- [TASK PROMPT] Recast the lines of all the entries below as a Markdown table with two columns, headed "Row" and "Line", giving each line its own numbered row. Omit blank lines and the pictures.
◇ ◇ ◇
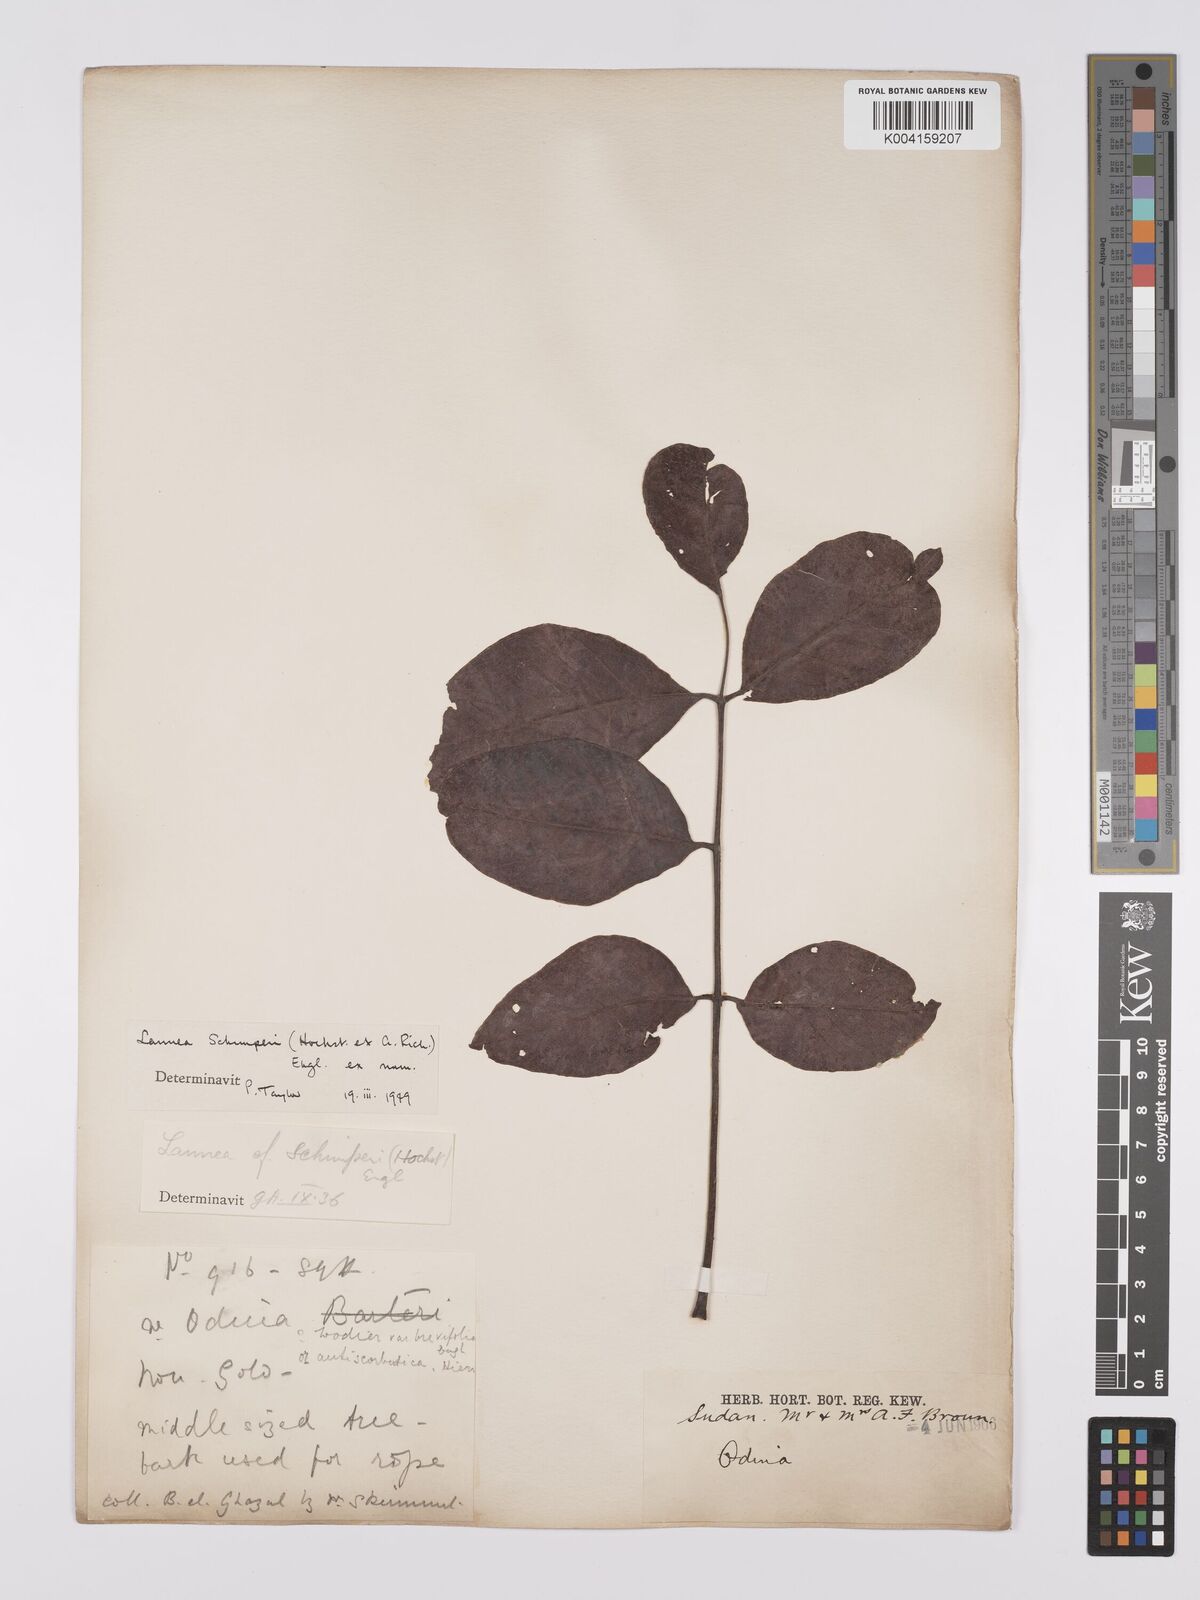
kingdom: Plantae
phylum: Tracheophyta
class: Magnoliopsida
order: Sapindales
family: Anacardiaceae
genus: Lannea
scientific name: Lannea schimperi
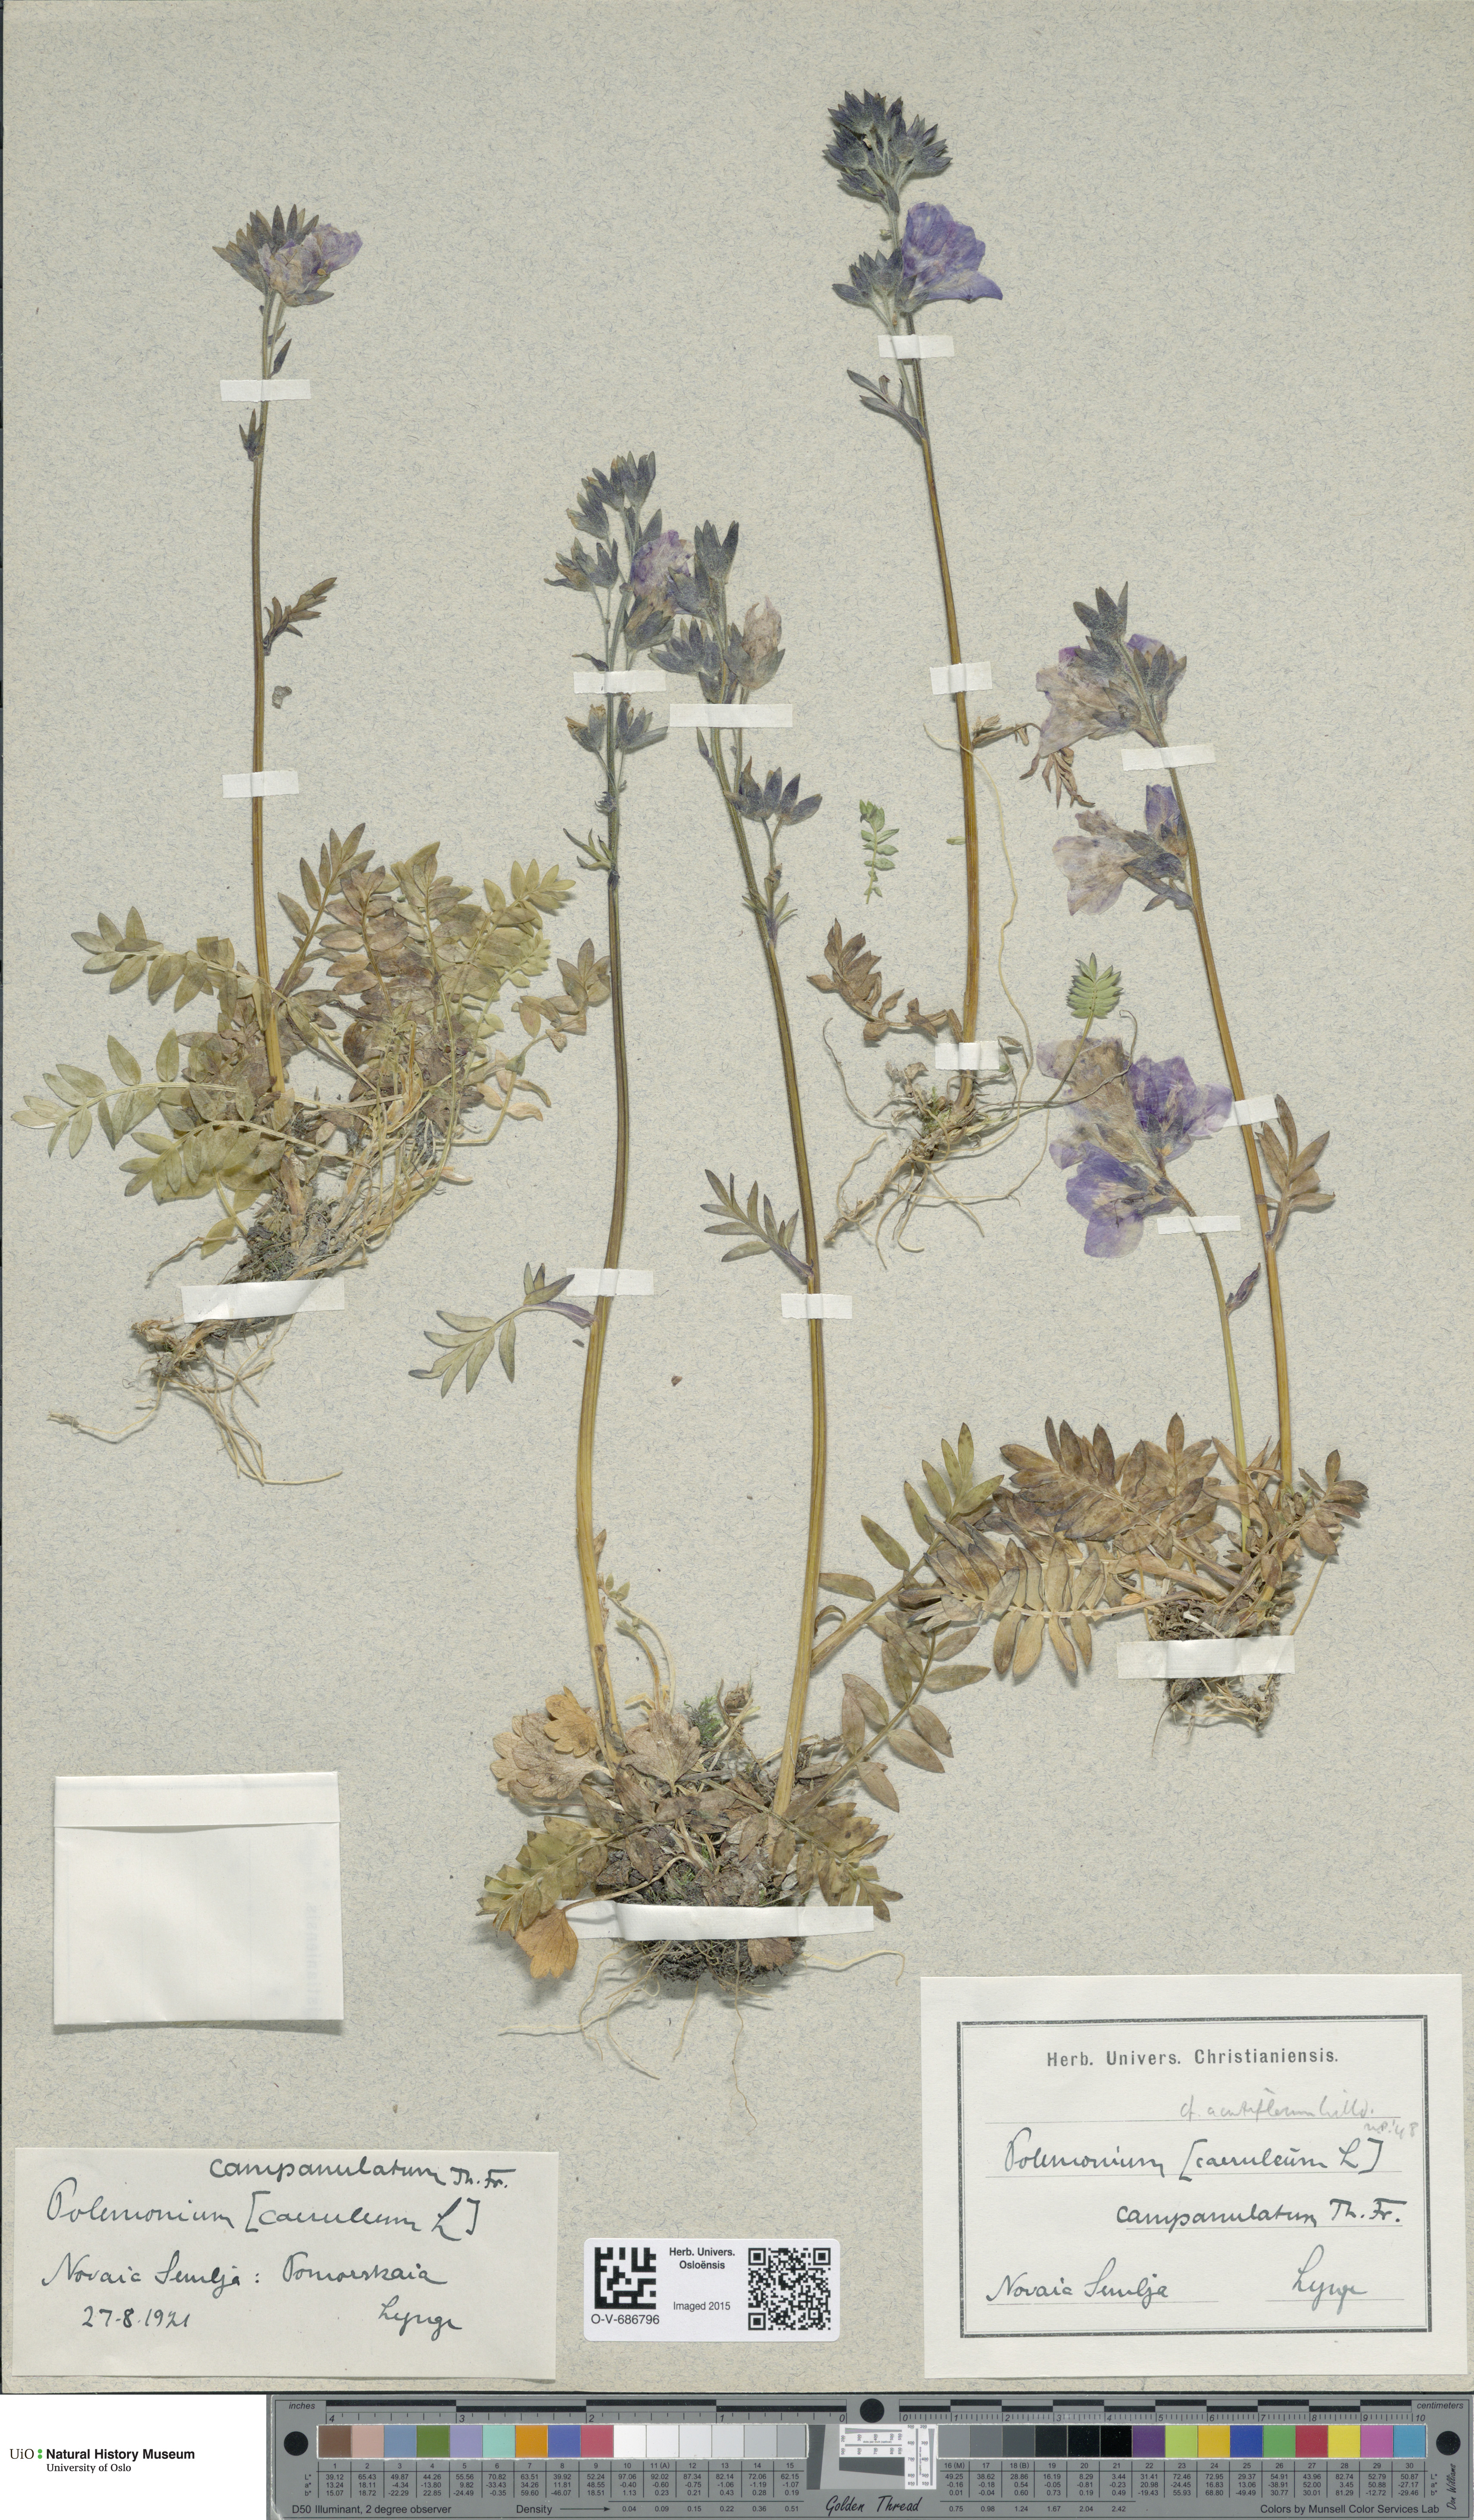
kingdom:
◇ ◇ ◇
- [FULL RESPONSE]
| Row | Line |
|---|---|
| 1 | kingdom: Plantae |
| 2 | phylum: Tracheophyta |
| 3 | class: Magnoliopsida |
| 4 | order: Sapindales |
| 5 | family: Anacardiaceae |
| 6 | genus: Lannea |
| 7 | scientific name: Lannea schimperi |
| 8 | kingdom: |